After a slow couple of days on the wide receiver market, we finally have some tangible movement as Allen Robinson is joining the Los Angeles Rams.
The #Rams are signing WR Allen Robinson to a three-year, $46.5 million deal that includes $30.7M fully guaranteed, per sources.
— Tom Pelissero (@TomPelissero) March 17, 2022
Allen Robinson Career Stats
The 2021 season was an outright disaster for Robinson. Seemingly disgruntled with the Chicago organization from the outset of last offseason when he was franchise tagged, his effort was questioned, while he also dealt with ankle, hamstring, and COVID issues during the season to go along with subpar quarterback play.
All of that resulted in a tailspin that ended with 38 catches for 410 yards and one touchdown over 12 games. He set career lows per game across the board outside of the 2017 season when he played just three offensive snaps before suffering a season-ending injury.
Coming off last season’s output, has Robinson finally been freed or are we too late to get the best out of Robinson?
Outside of his own underperformance, motivation, and health, just 60.6% of Robinson’s limited targets were deemed catchable (84th among wideouts) while posting 35 yards or fewer in 9-of-12 games.
Playing with effective quarterback play and upper echelon offenses have been something Robinson has never had so far over his career.
Allen Robison Career Performance Per Quarterback
With just under 80% of his career targets coming from Blake Bortles and Mitchell Trubisky, Robinson will unequivocally be playing the best quarterback of his career in Matthew Stafford. Robinson is leaving the 30th ranked offense in expected points added via passing offense (-50.0 EPA) in Chicago for a Rams team that ranked first (+237.3 EPA). On a per pass attempt, Stafford ranked second in the NFL in points earned per attempt (0.222) according to Sports Info Solutions.
Robinson did take a step back in effectiveness versus man coverage last season compared to his career output, but he still destroyed press coverage while ranking in the 81st percentile in win rate versus man coverage in Matt Harmon’s Reception Perception.
The Bears also limited Robinson’s route tree. 39.8% of Robinson’s routes last season were strictly slants and curls per SIS. Those shallow routes collectively provided a 5.9-yard depth of target, which played a large role in his depressed yards per catch. In 2020, 32.0% of his routes were slants and curls.
Playing outside in Sean McVay’s offense, Robinson will surely get a bump in route diversity, while adding more fantasy-friendly routes to his profile. Just 20.9% of the routes run by Rams pass catchers in 2021 came on those curl and slant routes that Robinson was boxed into.
No team had more air yards in 2021 on digs, posts, go, and deep crossing routes than the Rams (1,184) while no team had fewer air yards on those routes than the Bears (361) last season.

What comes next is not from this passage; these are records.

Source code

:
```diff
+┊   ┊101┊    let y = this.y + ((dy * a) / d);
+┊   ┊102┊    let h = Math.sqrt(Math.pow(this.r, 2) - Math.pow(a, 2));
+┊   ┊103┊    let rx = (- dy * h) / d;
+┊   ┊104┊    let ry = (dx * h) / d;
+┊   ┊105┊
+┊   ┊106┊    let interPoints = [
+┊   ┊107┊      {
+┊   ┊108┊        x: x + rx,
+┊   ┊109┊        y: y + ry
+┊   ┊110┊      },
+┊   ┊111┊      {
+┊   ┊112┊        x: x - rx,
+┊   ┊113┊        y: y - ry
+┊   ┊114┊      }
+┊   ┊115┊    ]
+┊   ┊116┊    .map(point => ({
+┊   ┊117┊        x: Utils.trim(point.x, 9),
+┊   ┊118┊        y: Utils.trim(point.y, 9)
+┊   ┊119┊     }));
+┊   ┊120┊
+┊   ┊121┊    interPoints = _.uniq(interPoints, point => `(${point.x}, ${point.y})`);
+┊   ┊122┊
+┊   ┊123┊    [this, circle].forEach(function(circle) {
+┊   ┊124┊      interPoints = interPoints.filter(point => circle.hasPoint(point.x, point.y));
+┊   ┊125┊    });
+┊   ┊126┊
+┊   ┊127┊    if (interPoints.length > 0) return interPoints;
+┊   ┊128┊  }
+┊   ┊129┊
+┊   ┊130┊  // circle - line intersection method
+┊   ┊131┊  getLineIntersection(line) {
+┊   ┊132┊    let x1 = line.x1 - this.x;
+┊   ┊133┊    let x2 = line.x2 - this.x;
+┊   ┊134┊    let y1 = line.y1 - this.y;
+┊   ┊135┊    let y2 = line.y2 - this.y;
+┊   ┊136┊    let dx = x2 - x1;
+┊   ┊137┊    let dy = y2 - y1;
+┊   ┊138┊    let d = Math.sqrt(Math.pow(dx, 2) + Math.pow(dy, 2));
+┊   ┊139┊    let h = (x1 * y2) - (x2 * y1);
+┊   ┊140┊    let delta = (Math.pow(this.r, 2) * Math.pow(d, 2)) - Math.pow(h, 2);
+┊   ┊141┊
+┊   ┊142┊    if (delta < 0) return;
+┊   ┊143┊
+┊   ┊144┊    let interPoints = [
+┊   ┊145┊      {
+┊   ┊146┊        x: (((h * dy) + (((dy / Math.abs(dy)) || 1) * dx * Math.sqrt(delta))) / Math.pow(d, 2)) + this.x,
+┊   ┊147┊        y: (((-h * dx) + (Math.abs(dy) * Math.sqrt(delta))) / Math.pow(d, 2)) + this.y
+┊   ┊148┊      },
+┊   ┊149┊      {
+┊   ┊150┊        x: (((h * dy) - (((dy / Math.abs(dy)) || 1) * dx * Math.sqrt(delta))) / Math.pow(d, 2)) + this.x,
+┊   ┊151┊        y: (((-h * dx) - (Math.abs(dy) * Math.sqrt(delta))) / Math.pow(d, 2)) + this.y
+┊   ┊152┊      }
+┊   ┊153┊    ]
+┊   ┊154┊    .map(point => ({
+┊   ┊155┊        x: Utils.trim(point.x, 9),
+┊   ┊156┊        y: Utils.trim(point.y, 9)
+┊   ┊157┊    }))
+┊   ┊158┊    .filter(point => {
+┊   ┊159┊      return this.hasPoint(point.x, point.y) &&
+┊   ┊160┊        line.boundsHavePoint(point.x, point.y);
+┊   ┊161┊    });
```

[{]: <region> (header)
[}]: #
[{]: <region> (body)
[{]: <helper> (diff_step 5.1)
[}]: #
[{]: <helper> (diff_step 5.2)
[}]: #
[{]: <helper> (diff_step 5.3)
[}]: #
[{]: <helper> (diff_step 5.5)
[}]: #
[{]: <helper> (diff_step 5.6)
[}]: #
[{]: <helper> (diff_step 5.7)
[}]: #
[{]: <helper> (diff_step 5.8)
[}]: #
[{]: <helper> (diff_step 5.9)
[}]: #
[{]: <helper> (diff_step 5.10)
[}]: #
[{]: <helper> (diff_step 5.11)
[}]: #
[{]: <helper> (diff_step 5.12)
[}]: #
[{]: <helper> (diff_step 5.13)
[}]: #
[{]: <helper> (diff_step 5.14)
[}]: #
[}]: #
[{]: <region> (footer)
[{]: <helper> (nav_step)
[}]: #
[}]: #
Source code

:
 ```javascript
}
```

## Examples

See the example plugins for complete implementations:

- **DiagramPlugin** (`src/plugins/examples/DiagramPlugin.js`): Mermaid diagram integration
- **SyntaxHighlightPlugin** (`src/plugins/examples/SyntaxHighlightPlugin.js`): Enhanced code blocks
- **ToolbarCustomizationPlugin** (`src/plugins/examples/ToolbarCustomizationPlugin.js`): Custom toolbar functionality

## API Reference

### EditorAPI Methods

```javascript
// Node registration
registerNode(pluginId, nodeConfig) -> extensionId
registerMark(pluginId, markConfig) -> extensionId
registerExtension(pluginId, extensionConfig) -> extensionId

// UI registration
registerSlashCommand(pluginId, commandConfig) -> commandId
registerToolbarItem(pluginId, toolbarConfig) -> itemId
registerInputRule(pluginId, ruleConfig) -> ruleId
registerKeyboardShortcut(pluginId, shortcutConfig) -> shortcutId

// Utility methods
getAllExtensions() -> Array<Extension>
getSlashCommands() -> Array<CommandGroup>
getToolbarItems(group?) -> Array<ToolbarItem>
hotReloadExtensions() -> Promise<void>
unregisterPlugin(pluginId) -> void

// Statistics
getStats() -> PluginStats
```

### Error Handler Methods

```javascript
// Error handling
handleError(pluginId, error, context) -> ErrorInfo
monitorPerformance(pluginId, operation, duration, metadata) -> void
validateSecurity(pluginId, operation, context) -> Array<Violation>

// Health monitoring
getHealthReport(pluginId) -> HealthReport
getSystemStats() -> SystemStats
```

Robinson had just 10 total targets on those routes in 2021 with just 23 in 2020. while those routes accounted for 25.4% of his tree in 2021 and 27.2% in 2020.
The Rams also were an aggressive offense near the end zone with Stafford, ranking fourth in red zone passing rate (59.2%), while second in pass rate inside of the 10-yard line (58.4%), and first in pass rate inside of the 5-yard line (65.9%). 79.7% of the Rams offensive touchdowns in 2021 were passing touchdowns, the highest rate in the league.
Robinson was coming off WR11 and WR13 per game fantasy seasons prior to last year so there is plenty of room for him to reclaim functionality for fantasy moving to the Rams. This is almost as good of a landing spot as possible. That said, we are unlikely to back to Robinson flirting with 25-30% target shares he posted over the 2019-2020 seasons as a target vacuum on a limited offense.
Cooper Kupp is still the featured target in this offense. Even if Kupp concedes a portion of the gaudy 31.5% target share that he had in 2021, the days of Robinson pushing 150 targets carries low probability of returning.
That said, with the trade of Robert Woods and Odell Beckham (if retained) projected to be looking at a return to the field in November or even later, Robinson can fail to rebound in the volume department while trading that off for the more efficient and fantasy-friendly targets. Even if Robinson has truly lost a step that wasn’t tied to anything related to his situation with the Bears last year, this offense can mask a number of deficiencies.
He may not quite reclaim being a fringe WR1 in fantasy, but that gives him more than added viability as a fantasy WR2 and attractive player to bounce back from a forgettable 2021.